Write out the data word for word and omit every picture.

_Records to use_.

——————————

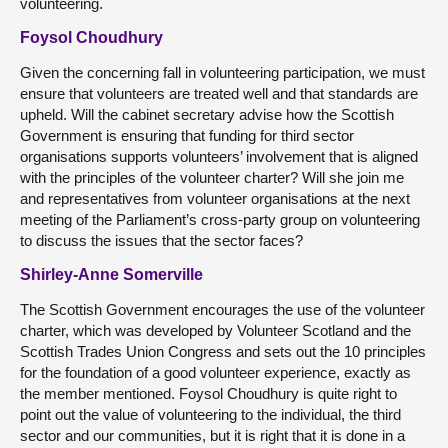
volunteering.
Foysol Choudhury
Given the concerning fall in volunteering participation, we must
ensure that volunteers are treated well and that standards are
upheld. Will the cabinet secretary advise how the Scottish
Government is ensuring that funding for third sector
organisations supports volunteers’ involvement that is aligned
with the principles of the volunteer charter? Will she join me
and representatives from volunteer organisations at the next
meeting of the Parliament’s cross-party group on volunteering
to discuss the issues that the sector faces?
Shirley-Anne Somerville
The Scottish Government encourages the use of the volunteer
charter, which was developed by Volunteer Scotland and the
Scottish Trades Union Congress and sets out the 10 principles
for the foundation of a good volunteer experience, exactly as
the member mentioned. Foysol Choudhury is quite right to
point out the value of volunteering to the individual, the third
sector and our communities, but it is right that it is done in a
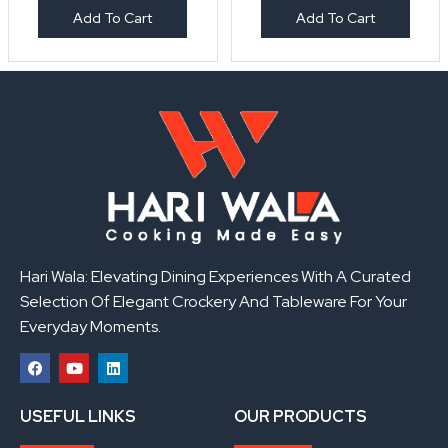
Add To Cart
Add To Cart
Hari Wala: Elevating Dining Experiences With A Curated
Selection Of Elegant Crockery And Tableware For Your
Everyday Moments.
F
Y
L
a
o
i
USEFUL LINKS
OUR PRODUCTS
c
u
n
e
t
k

——————————

_Written response_.
volunteering.
Foysol Choudhury
Given the concerning fall in volunteering participation, we must
ensure that volunteers are treated well and that standards are
upheld. Will the cabinet secretary advise how the Scottish
Government is ensuring that funding for third sector
organisations supports volunteers’ involvement that is aligned
with the principles of the volunteer charter? Will she join me
and representatives from volunteer organisations at the next
meeting of the Parliament’s cross-party group on volunteering
to discuss the issues that the sector faces?
Shirley-Anne Somerville
The Scottish Government encourages the use of the volunteer
charter, which was developed by Volunteer Scotland and the
Scottish Trades Union Congress and sets out the 10 principles
for the foundation of a good volunteer experience, exactly as
the member mentioned. Foysol Choudhury is quite right to
point out the value of volunteering to the individual, the third
sector and our communities, but it is right that it is done in a
Add To Cart
Add To Cart
Hari Wala: Elevating Dining Experiences With A Curated
Selection Of Elegant Crockery And Tableware For Your
Everyday Moments.
F
Y
L
a
o
i
USEFUL LINKS
OUR PRODUCTS
c
u
n
e
t
k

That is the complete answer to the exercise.